The result $\;2\mathbf {k} _{o}\cdot \mathbf {G} =|\mathbf {G} |^{2}$ is an equation for a plane (geometry). The vector $\mathbf {G}$ specifies a set of Bragg planes in reciprocal space normal to it. Note that this implies a corresponding set of Bragg planes in real space, i.e. integer solutions for $p,q,r$ to the equation $(hp+kq+lr)=n$ for integer coefficients $h,k,l$ and order $n$ . The vectors $\mathbf {k} _{i}$ , $\mathbf {k} _{o}$ , and $\mathbf {G}$ form an isosceles triangle. This means that X-rays seemingly "reflect" off these planes at the same angle as their angle of approach $\theta$ (with respect to the plane).

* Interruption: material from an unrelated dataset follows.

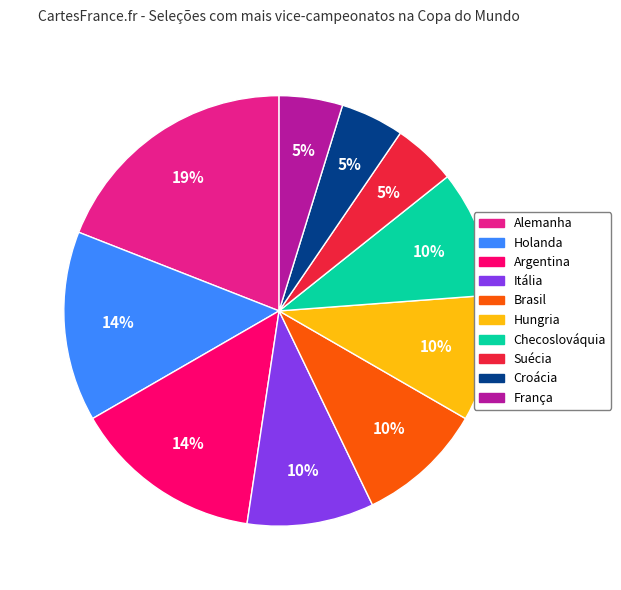

Does Holanda account for over 50% of the chart?

No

Since the angle between $\mathbf {k} _{o}$ and $\mathbf {G}$ is $\pi /2-\theta$ , this implies that $\mathbf {k} _{o}\cdot \mathbf {G} =|\mathbf {k} _{o}||\mathbf {G} |\sin \theta$ . Clearly, $|\mathbf {k} _{o}|=2\pi /\lambda$ . If the lattice constant is $d$ , then $|\mathbf {G} |=2\pi n/d$ ; this is because by definition we require $\mathbf {G} \cdot \mathbf {x} =2\pi n$ , and moreover we can pick a set of Bragg planes in real space with interplane separation $|\mathbf {x} |=d$ , and without loss of generality choose $\mathbf {G}$ parallel to $\mathbf {x}$ . With these, we now recover Bragg's law:

{\begin{aligned}2\mathbf {k} _{o}\cdot \mathbf {G} =|\mathbf {G} |^{2}\\2|\mathbf {k} _{o}||\mathbf {G} |\sin \theta =|\mathbf {G} |^{2}\\2(2\pi /\lambda )(2\pi n/d)\sin \theta =(2\pi n/d)^{2}\\2d\sin \theta =n\lambda .\end{aligned}}